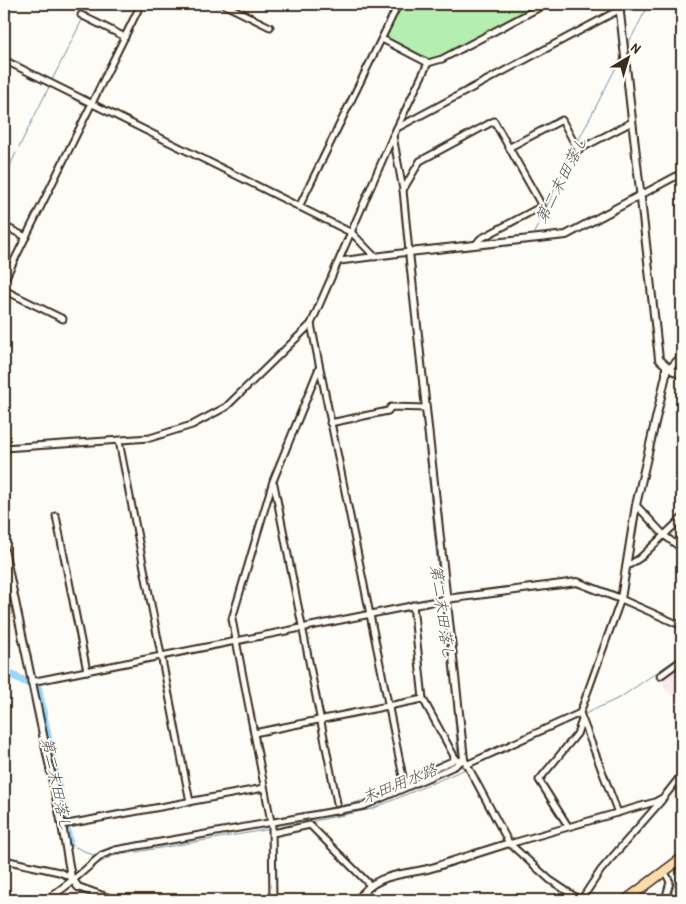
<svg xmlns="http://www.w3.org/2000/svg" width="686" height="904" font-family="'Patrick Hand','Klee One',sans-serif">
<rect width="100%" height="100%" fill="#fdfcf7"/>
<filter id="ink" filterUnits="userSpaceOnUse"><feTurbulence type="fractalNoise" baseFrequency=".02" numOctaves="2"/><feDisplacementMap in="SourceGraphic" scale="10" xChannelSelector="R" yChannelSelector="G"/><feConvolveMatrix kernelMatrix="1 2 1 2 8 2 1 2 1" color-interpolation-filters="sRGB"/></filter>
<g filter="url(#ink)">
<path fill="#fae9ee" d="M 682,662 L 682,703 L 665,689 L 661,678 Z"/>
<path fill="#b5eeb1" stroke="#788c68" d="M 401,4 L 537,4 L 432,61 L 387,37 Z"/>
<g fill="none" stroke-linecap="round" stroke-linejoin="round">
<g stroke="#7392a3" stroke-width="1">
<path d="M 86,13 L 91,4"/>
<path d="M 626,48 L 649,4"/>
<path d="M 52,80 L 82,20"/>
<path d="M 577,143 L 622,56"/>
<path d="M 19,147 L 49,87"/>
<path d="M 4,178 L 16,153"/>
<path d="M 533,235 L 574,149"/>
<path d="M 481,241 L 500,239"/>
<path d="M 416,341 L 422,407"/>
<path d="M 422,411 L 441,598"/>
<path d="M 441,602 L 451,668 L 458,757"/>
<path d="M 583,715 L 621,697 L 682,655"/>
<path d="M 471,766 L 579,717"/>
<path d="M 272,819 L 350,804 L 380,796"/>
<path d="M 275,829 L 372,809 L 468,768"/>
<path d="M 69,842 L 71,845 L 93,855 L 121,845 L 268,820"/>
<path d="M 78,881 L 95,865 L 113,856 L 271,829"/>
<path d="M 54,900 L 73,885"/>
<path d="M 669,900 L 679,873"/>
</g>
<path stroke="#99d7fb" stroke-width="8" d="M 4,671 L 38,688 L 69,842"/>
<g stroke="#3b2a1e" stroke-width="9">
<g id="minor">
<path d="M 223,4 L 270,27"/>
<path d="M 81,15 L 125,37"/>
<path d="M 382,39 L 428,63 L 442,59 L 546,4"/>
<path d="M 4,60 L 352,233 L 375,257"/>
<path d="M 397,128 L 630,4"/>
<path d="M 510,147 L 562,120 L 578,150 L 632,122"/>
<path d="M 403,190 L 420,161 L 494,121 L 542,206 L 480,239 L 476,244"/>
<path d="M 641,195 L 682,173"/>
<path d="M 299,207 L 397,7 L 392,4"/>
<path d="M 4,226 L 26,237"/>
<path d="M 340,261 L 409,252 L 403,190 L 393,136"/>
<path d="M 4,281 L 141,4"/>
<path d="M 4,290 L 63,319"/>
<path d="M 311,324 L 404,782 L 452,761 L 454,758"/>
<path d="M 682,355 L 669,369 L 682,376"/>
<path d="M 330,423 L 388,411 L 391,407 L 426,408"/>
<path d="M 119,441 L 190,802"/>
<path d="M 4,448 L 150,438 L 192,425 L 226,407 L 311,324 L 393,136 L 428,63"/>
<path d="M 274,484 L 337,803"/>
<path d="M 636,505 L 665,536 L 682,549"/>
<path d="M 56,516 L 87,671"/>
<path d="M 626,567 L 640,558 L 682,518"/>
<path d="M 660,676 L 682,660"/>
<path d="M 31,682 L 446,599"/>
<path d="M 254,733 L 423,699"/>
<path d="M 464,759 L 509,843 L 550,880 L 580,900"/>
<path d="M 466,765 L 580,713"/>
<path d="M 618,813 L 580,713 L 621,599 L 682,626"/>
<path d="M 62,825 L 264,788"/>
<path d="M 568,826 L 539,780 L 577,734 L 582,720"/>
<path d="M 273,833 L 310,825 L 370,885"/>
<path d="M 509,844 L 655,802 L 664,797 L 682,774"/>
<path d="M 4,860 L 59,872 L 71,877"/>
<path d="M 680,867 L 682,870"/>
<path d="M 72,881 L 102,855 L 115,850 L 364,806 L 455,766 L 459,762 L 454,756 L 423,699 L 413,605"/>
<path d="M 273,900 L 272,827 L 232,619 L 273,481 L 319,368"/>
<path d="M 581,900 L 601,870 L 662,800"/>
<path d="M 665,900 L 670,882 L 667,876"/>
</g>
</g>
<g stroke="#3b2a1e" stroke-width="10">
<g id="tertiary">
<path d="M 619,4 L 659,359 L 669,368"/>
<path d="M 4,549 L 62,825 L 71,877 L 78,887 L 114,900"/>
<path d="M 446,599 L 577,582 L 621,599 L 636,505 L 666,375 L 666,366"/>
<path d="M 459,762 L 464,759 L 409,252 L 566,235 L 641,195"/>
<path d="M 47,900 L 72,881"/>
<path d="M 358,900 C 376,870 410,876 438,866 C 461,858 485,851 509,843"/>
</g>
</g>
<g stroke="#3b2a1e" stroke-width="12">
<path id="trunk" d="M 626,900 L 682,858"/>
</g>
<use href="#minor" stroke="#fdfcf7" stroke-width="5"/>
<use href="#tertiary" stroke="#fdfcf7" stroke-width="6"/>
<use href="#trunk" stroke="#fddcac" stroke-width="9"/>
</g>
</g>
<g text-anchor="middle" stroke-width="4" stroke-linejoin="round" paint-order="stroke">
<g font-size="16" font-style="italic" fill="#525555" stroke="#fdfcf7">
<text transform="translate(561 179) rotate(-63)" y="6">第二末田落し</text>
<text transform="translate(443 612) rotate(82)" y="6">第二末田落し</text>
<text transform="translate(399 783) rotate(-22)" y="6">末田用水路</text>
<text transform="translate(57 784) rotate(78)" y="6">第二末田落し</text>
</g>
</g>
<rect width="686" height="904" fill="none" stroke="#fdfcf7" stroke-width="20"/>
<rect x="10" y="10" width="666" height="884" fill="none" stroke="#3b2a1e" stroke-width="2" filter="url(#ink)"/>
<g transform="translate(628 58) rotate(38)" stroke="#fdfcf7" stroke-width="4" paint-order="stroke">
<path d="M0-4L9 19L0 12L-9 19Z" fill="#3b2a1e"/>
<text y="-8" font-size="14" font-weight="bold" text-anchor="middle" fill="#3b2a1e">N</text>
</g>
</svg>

========================================================================

*TASK REQUIREMENTS*. Answer with one number only: how many lines of the entries above include the word "size"?

*OUTPUT FOR THIS TASK*. 2